I am at work watching the blinking light on my phone. It is trying to let me know that I have an unheard voicemail. I know who it is from, but I don't want to listen to it.
I don't know what the message says, but I simply do not want to hear it.
We had been meeting with various vendors who could possibly provide our organization with a particular service. I had been in communication with this gentleman over the past couple months over the phone and via email. However, after a recent meeting, it became evident that the service that his company could provide would not be a good fit for our needs.
I emailed him earlier today to confirm this news with him.

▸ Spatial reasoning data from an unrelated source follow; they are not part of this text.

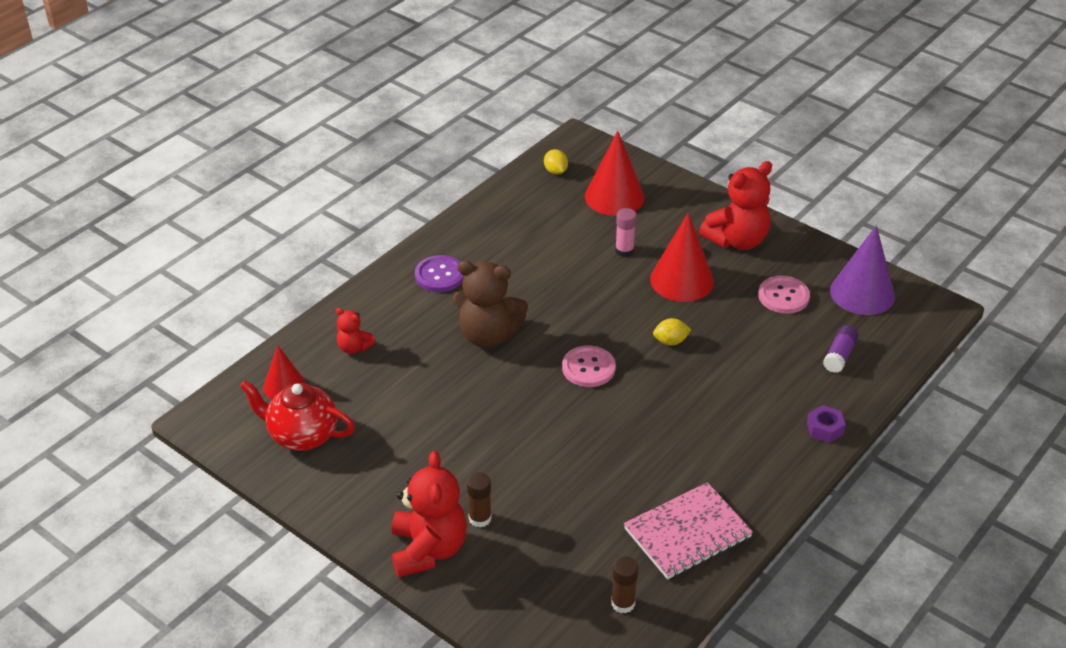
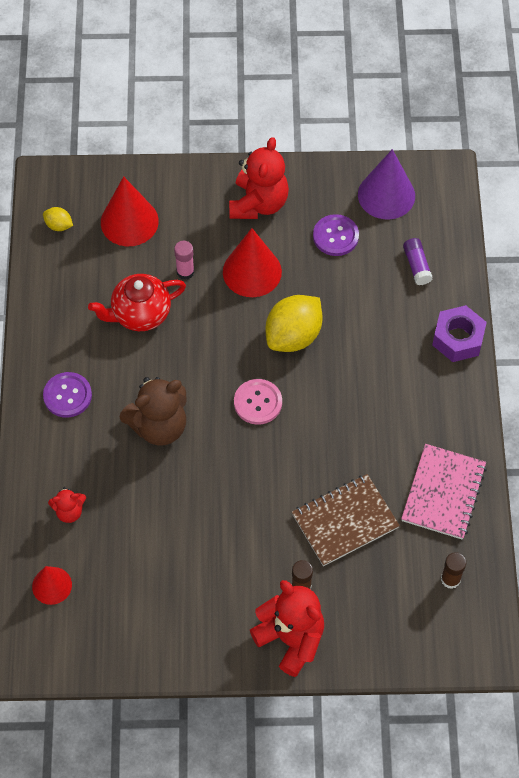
camera: 40 degrees left, 20 degrees up
red teapot [240,380,355,451] -> red teapot moved to [88,274,186,331]
yellow lemon [653,318,691,345] -> yellow lemon [266,295,323,352], size x2.13
pink button [758,276,810,314] -> purple button [313,214,359,256]
purple nut [807,405,846,443] -> purple nut [432,305,487,362], size x1.69
none -> brown notebook [292,474,400,566]

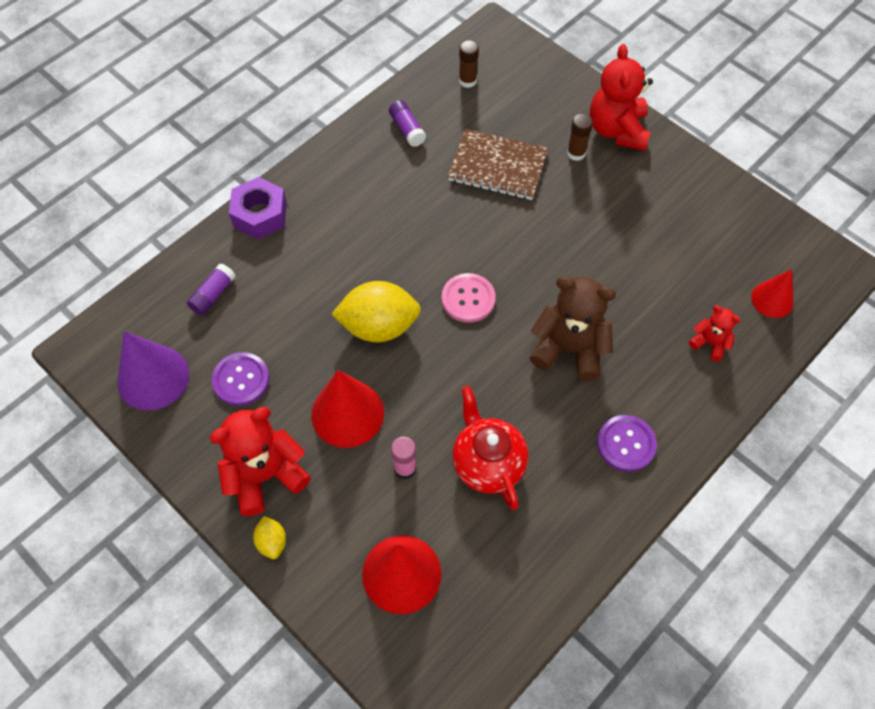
camera: 135 degrees left, 0 degrees up
yellow lemon [43,207,73,231] -> yellow lemon moved to [253,516,286,559]
red teapot [88,274,186,331] -> red teapot turned 135 degrees counterclockwise [452,386,529,510]
pink notebook [401,444,487,539] -> purple glue stick [389,100,426,147]

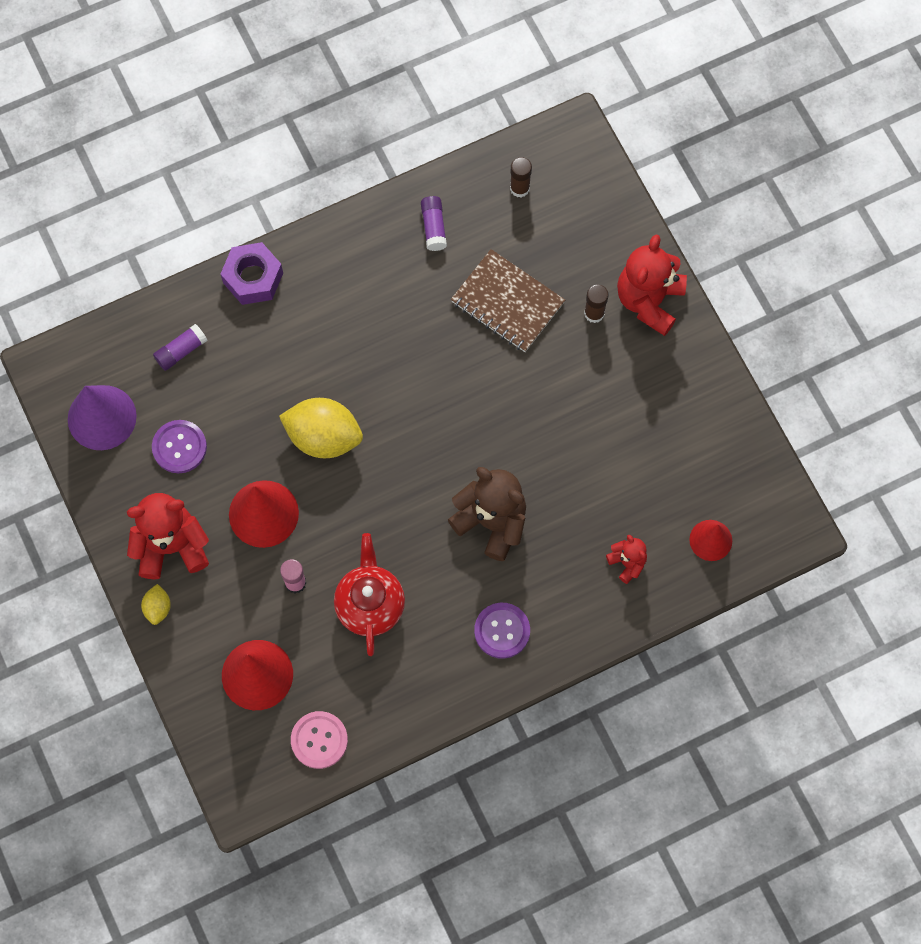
camera: 20 degrees right, 10 degrees up
pink button [442,273,496,323] -> pink button moved to [291,711,348,769]

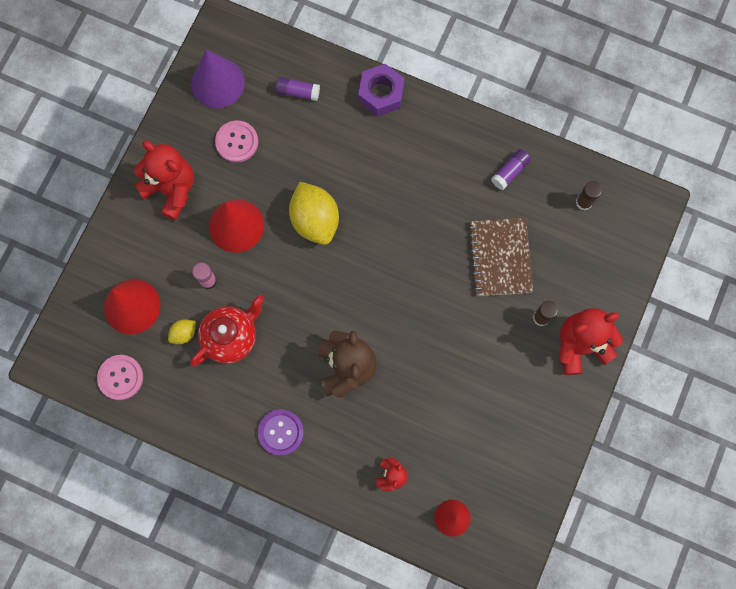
camera: 50 degrees right, 5 degrees up
yellow lemon [141,584,171,625] -> yellow lemon moved to [168,319,196,344]
purple button [152,420,207,473] -> pink button [215,120,258,163]

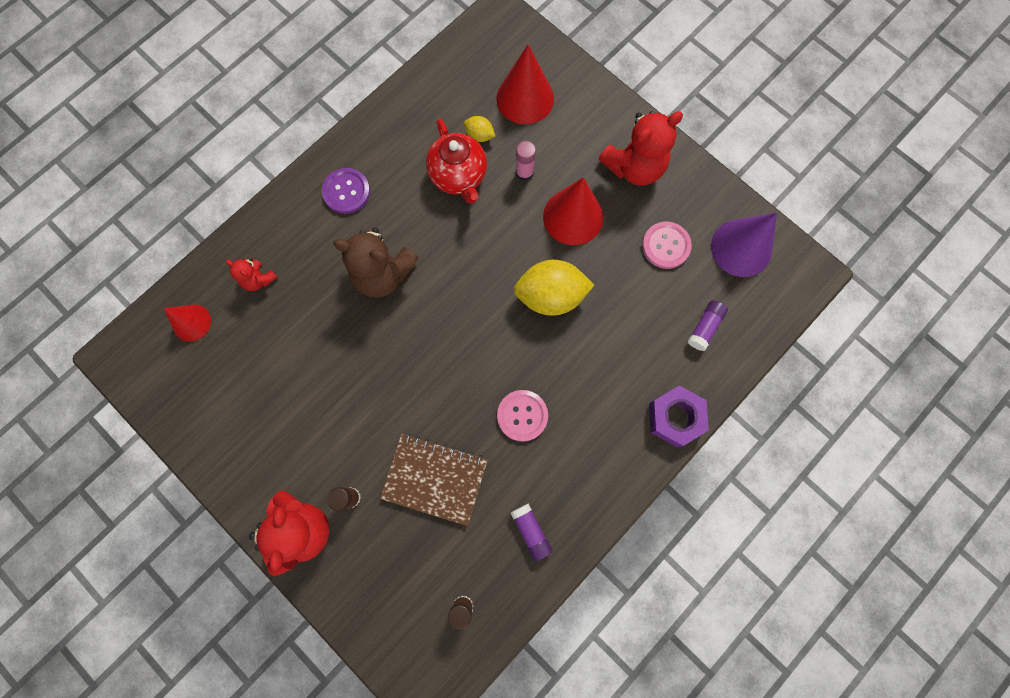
camera: 110 degrees right, 0 degrees up
pink button [97,355,143,400] -> pink button moved to [497,390,548,442]
yellow lemon [168,319,196,344] -> yellow lemon turned 45 degrees counterclockwise [464,116,495,142]

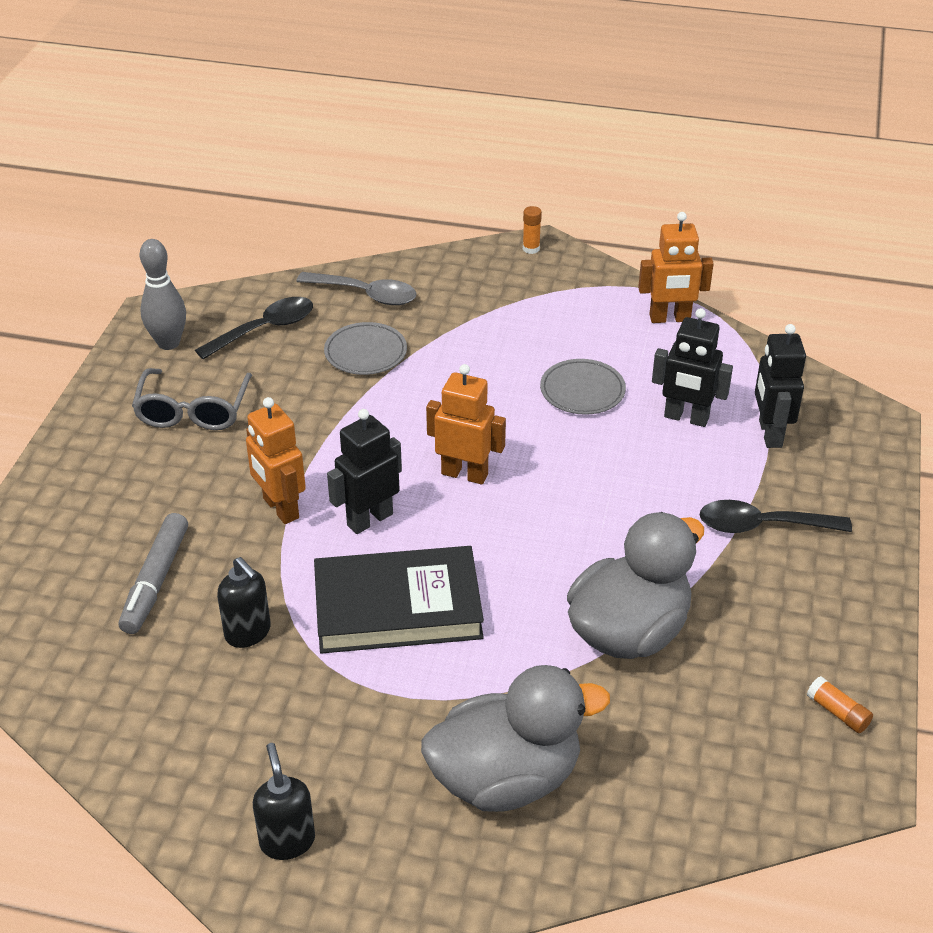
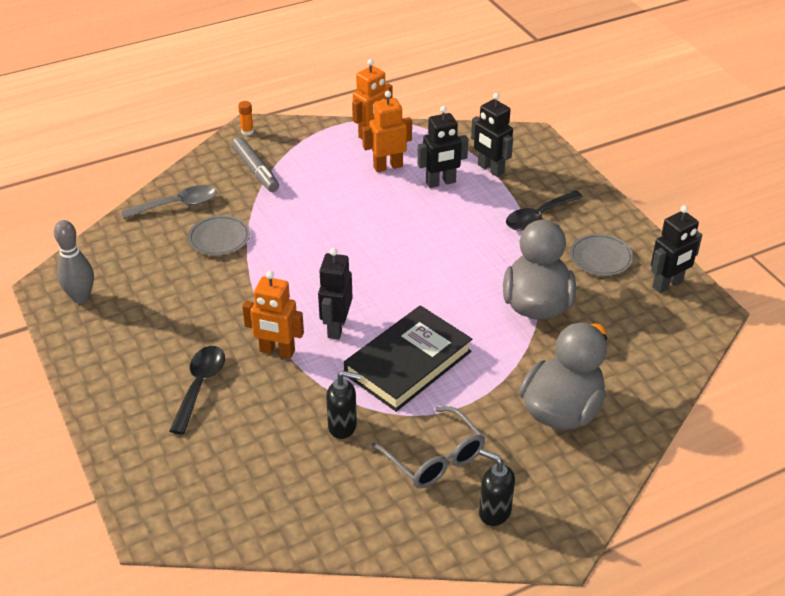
camera: 40 degrees left, 0 degrees up
grey marker [119,513,188,634] -> grey marker moved to [232,137,279,192]
grey glasses [132,368,252,430] -> grey glasses moved to [372,406,485,488]
black spoon [195,297,313,360] -> black spoon moved to [170,346,225,434]
orange robot [426,364,506,485] -> orange robot moved to [362,91,412,172]
grey plate [540,359,626,415] -> grey plate moved to [570,234,633,276]
orange glue stick [807,676,873,733] -> black robot [651,205,702,293]

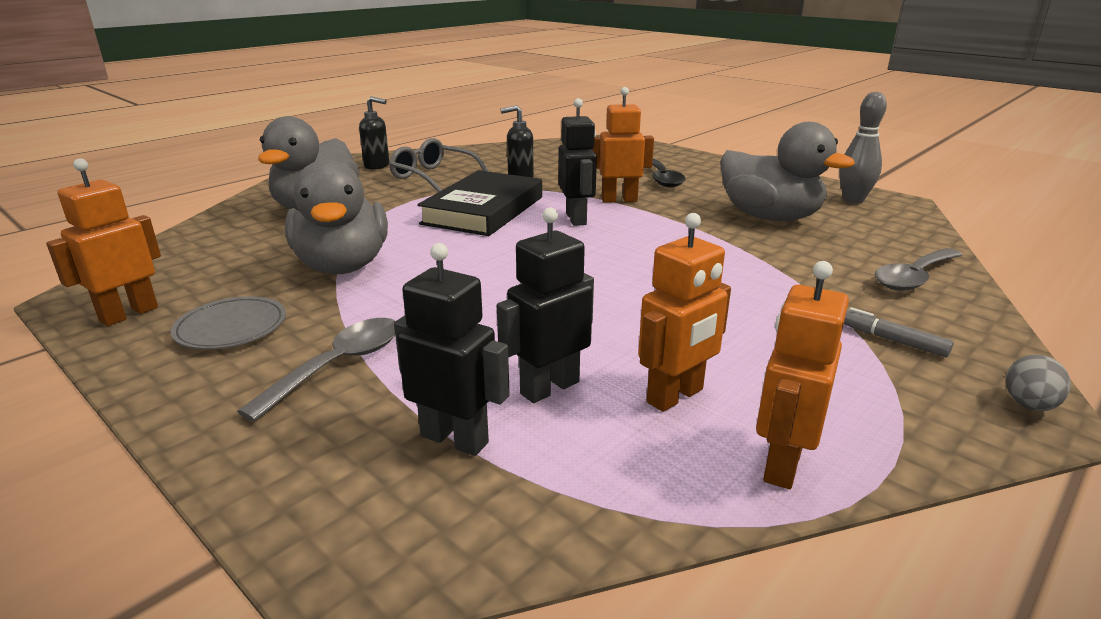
camera: 160 degrees right, 15 degrees down
grey plate [188,215,250,256] -> none
grey marker [232,137,279,192] -> grey marker [844,307,954,357], size x0.63
orange glue stick [238,101,254,135] -> grey egg [1006,354,1071,411]
black spoon [506,190,583,231] -> grey spoon [237,318,396,422]
black robot [651,205,702,293] -> orange robot [46,158,161,326]
none -> grey duck [720,122,855,221]

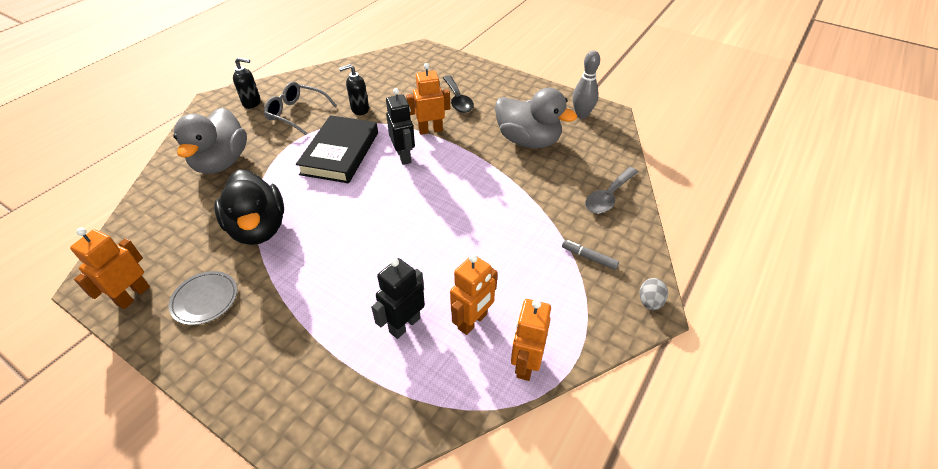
camera: 10 degrees left, 20 degrees up
grey spoon [237,318,396,422] -> none
grey duck [285,159,388,274] -> black duck [214,169,284,245]
black robot [394,243,510,456] -> none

So he called back. There is no way that his company can be in the running, and we already have selected our final three. I imagine his message involves attempts at clarification, that I have it wrong, and that they deserve another chance. However, the issue is too large to ignore.
I have that awkward, nauseated feeling in talking to him now. Like "It's not you, it's me... but actually, it's really you." Must I tell him again that it's not going to work? Can't we all just move on with our lives? I feel like the dumper in a break-up (speaking of which, This American Life had an excellent podcast on the issue this week). However, I am in the role in which a pathetic song is sung to me.
I wish I could simply delete the voicemail. Move forward with our process. Not have to have any more contact with him after delivering the bad news. But I can't. I will listen to the message. I have to. I sort of have a heart.
But until I do, the light will blink.